GASOLINE SUBSIDY: VENEZUELA'S OVERLOOKED ECONOMIC PROBLEM

April 19, 2002
Analysis of this month's failed rebellion in Venezuela should include an important piece of information that too frequently is overlooked.

Analysis of this month's failed rebellion in Venezuela should include an important piece of information that too frequently is overlooked.

All analysts will correctly note the deteriorating conditions of the country's plentiful poor. Standards of living of the 80% of Venezuelans living below the poverty line indeed have sunk during most of the past 2 decades.

And most analysts will correctly note the large share of top income-earners employed by the state oil company, Petroleos de Venezuela SA, or otherwise connected with the oil industry. In a country for which oil accounts for one third of gross domestic product, 80% of export earnings, and more than half of government operating revenue, this is no surprise.

Too many analysts, however, will deduce from these observations, as they have done before, that Venezuela's petroleum wealth in no way benefits the country's poor.

To the contrary, poor Venezuelans benefit enormously from their country's petroleum. They just do so through a destructive and unsustainable mechanism: heavy subsidization of petroleum products.

Retail prices of Venezuelan gasoline are among the world's lowest.

Consequences include world-class urban congestion and pollution, especially in Caracas, and a society chronically dependent on cheap transportation.

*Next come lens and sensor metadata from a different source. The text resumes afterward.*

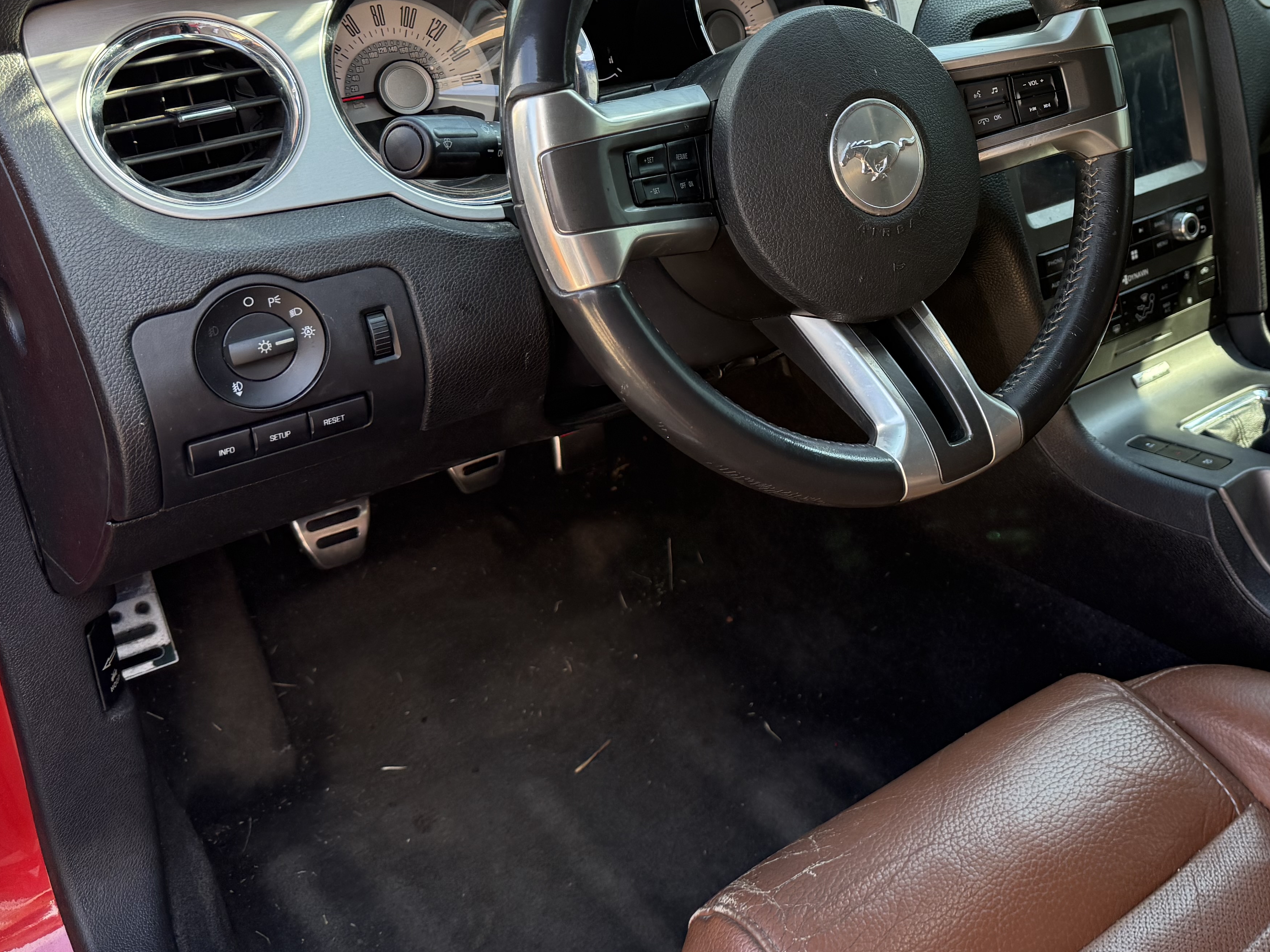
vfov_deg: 35.8
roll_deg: -3.8
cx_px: 946
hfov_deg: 46.2
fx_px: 1431
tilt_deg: -23.8
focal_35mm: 39
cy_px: 220
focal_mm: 6.76
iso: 125
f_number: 1.78
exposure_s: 1/228
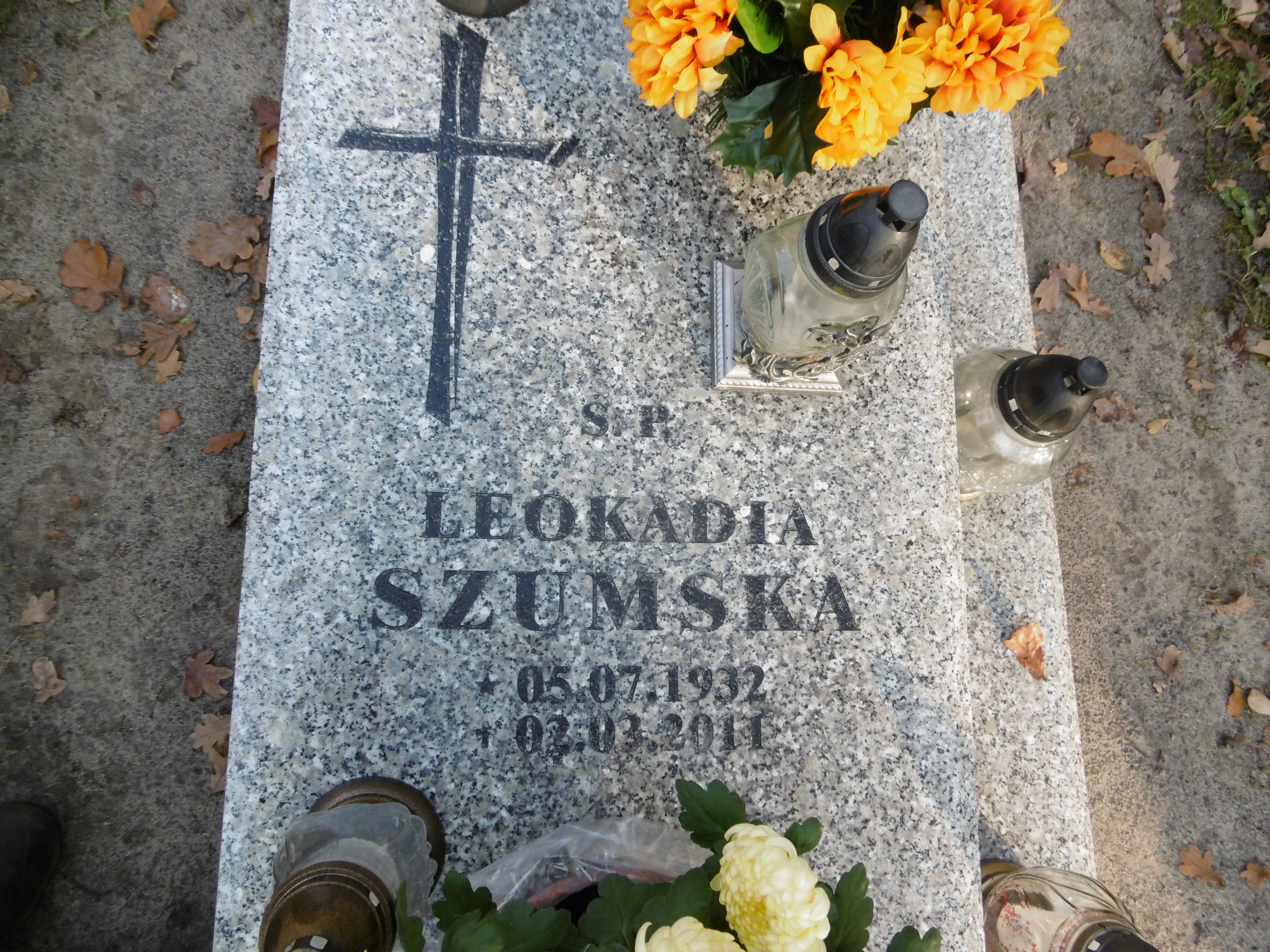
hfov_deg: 71.6
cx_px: 635
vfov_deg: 56.8
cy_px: 476
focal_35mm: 24
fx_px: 881
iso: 100
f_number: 3.1
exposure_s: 1/125
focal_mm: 4.3
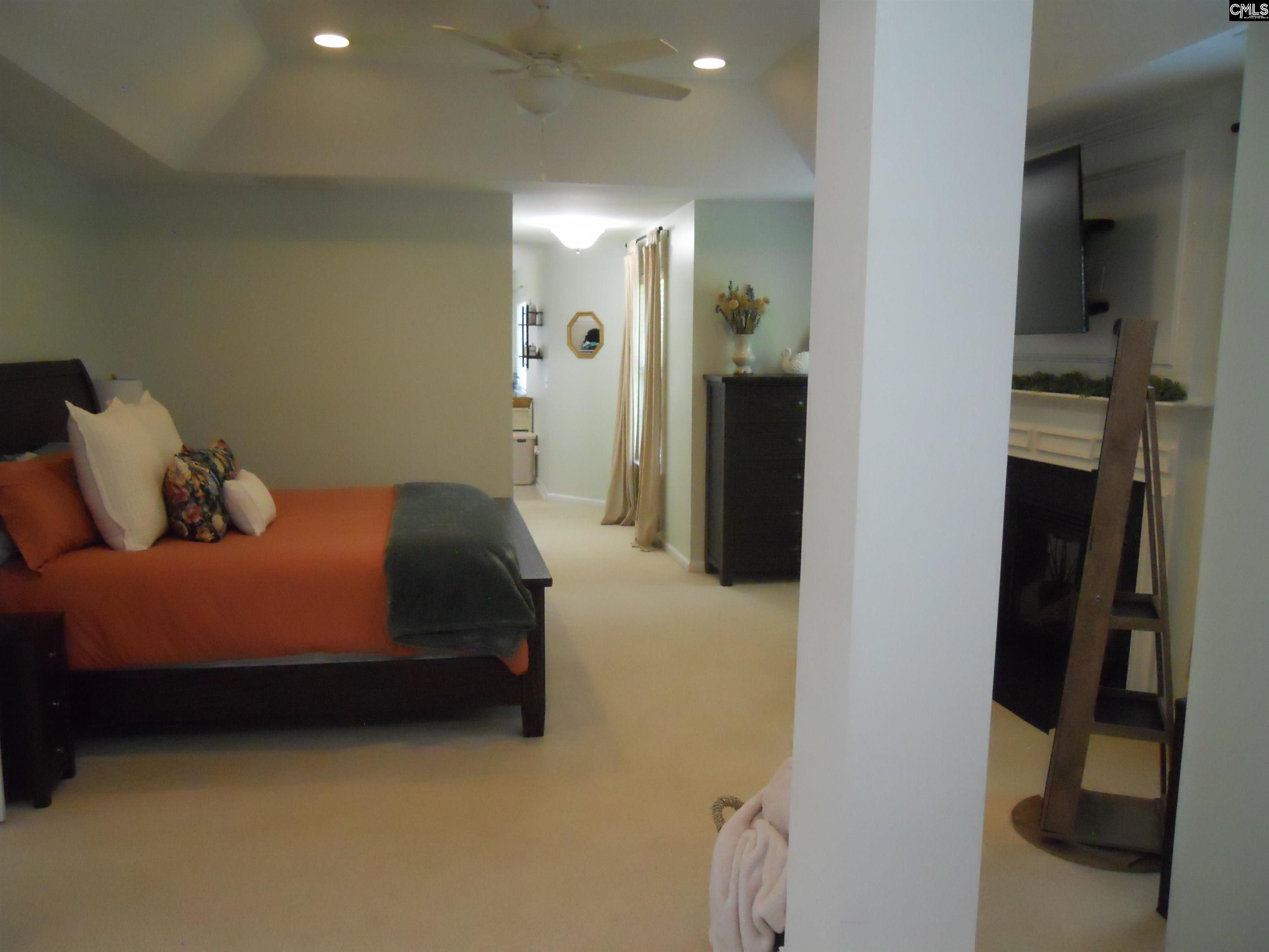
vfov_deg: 49.7
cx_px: 634
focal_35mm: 28
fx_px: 1026
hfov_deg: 63.4
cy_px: 476
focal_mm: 5
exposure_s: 1/125
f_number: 2.7
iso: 640
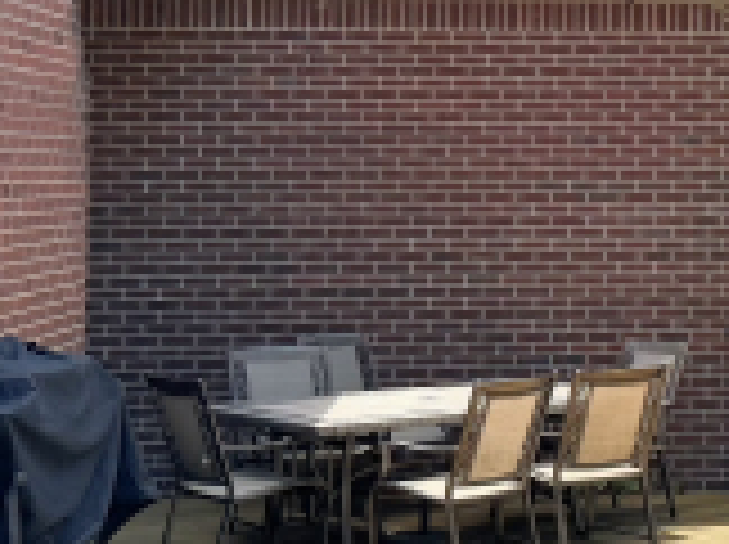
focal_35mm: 99
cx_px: 740
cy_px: 94
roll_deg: -0.5
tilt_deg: +2.1
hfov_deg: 19.3
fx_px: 2082
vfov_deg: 14.8
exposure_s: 1/3953
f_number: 1.78
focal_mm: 6.76
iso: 100
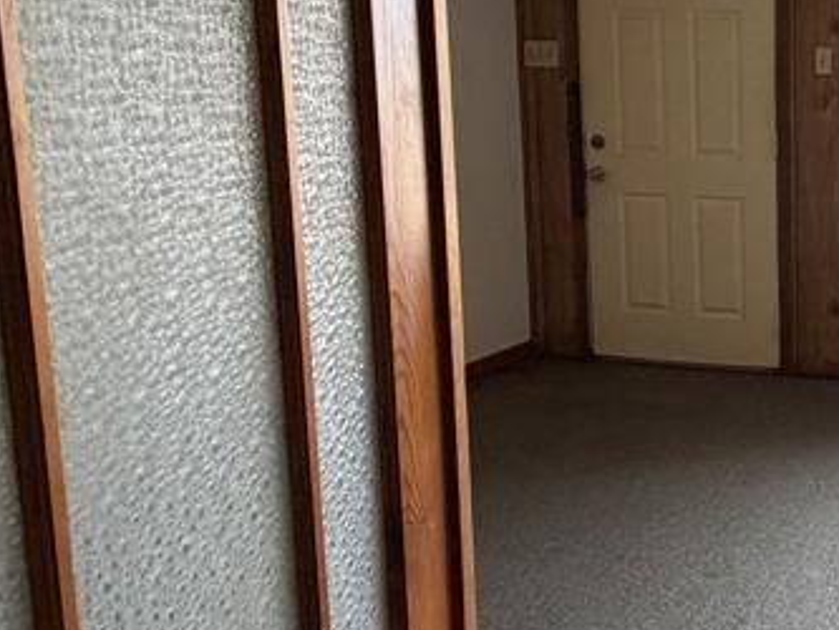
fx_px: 1043
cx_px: 1068
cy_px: 202
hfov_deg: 33.3
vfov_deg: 33.3
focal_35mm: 43
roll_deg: -0.7
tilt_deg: -7.6
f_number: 2.2
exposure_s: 1/121
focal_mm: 2.22
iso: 160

Also, the need to sell below cost in an artificially stimulated domestic market drains Pdvsa's resources and saps its ability to regenerate wealth.

The subsidy mechanism is long past broken.

Venezuela isn't the only oil-rich country to have hitched politically popular subsidies to resource development. Like others, it has tried to reverse course since the collapse of crude oil prices in 1986.

But the task is difficult. Venezuela's first effort to raise gasoline prices, part of a 1989 austerity program, led to riots in which more than 200 people were killed.

Now the price of gasoline in Venezuela is about 35¢/gal. Under current political conditions, that's not likely to change.

Resource development should never occur just to enrich a lucky few. As Venezuela's experience shows, however, dirt-cheap gasoline is the wrong way to share the bounty.